§ **What you will do**:
Where a line of the records holds the string "shoulder", copy that line.

§ **Data for this task**:
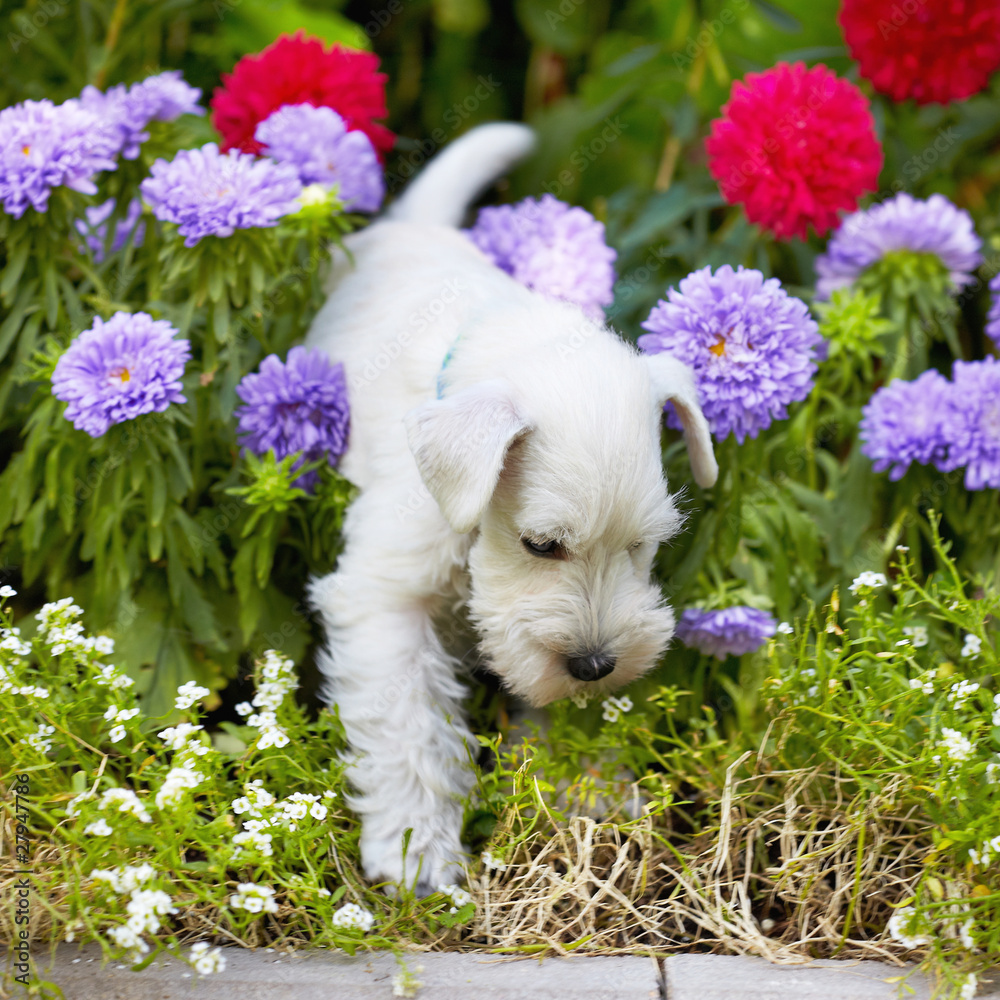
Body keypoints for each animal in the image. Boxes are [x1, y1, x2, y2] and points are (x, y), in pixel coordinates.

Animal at [306, 121, 720, 896]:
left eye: (641, 545)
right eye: (540, 544)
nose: (595, 665)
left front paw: (581, 784)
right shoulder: (385, 594)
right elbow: (409, 725)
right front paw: (417, 853)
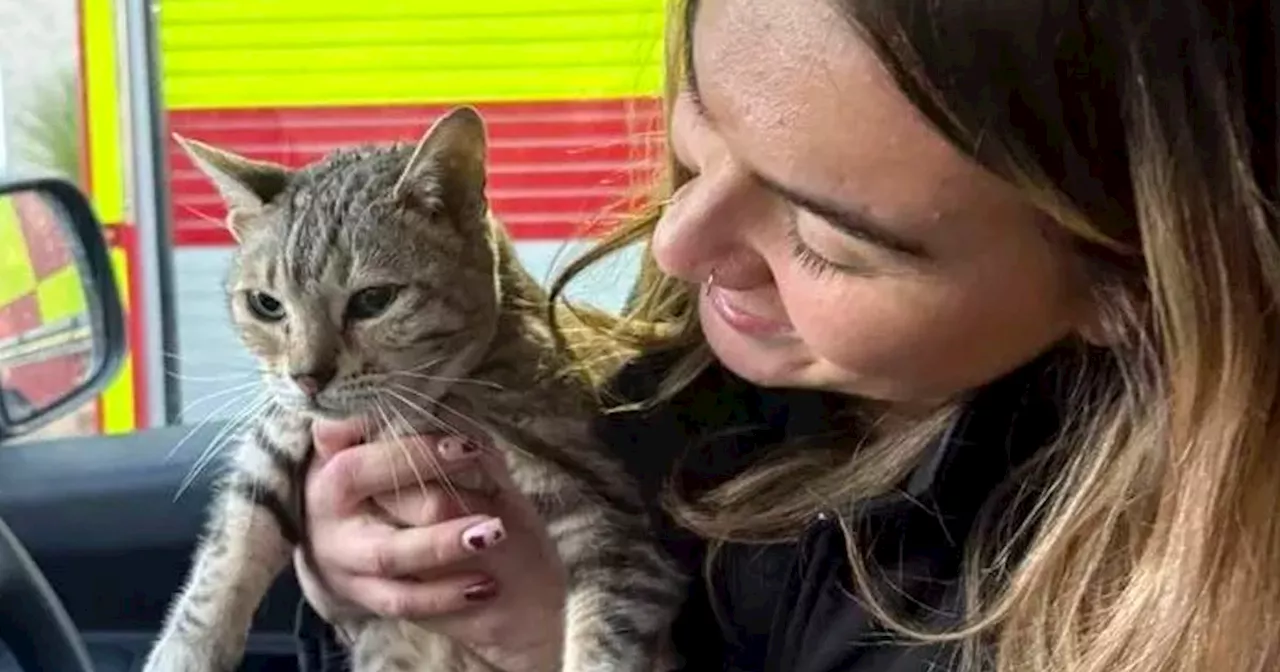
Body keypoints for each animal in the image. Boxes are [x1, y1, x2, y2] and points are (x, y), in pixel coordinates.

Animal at [144, 107, 686, 665]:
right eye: (266, 305)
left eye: (373, 300)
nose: (307, 376)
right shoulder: (278, 432)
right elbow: (226, 556)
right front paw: (184, 651)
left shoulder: (612, 523)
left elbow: (605, 638)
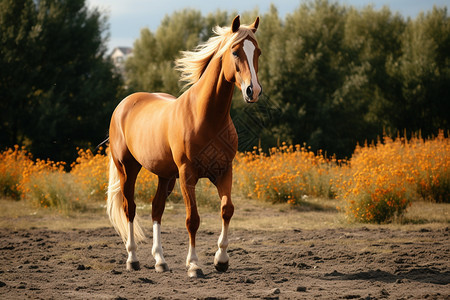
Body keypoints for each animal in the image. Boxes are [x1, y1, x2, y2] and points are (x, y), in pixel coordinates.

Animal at [106, 15, 260, 278]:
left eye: (257, 52)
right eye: (235, 51)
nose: (253, 90)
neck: (206, 117)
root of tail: (125, 104)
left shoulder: (224, 171)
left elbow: (227, 209)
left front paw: (221, 260)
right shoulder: (187, 175)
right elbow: (192, 219)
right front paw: (194, 265)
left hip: (165, 176)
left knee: (156, 209)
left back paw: (160, 261)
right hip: (127, 168)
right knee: (130, 208)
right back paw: (132, 259)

§ **Response area**:
right shoulder: (385, 594)
right shoulder: (278, 432)
left shoulder: (612, 523)
left shoulder: (224, 171)
right shoulder: (187, 175)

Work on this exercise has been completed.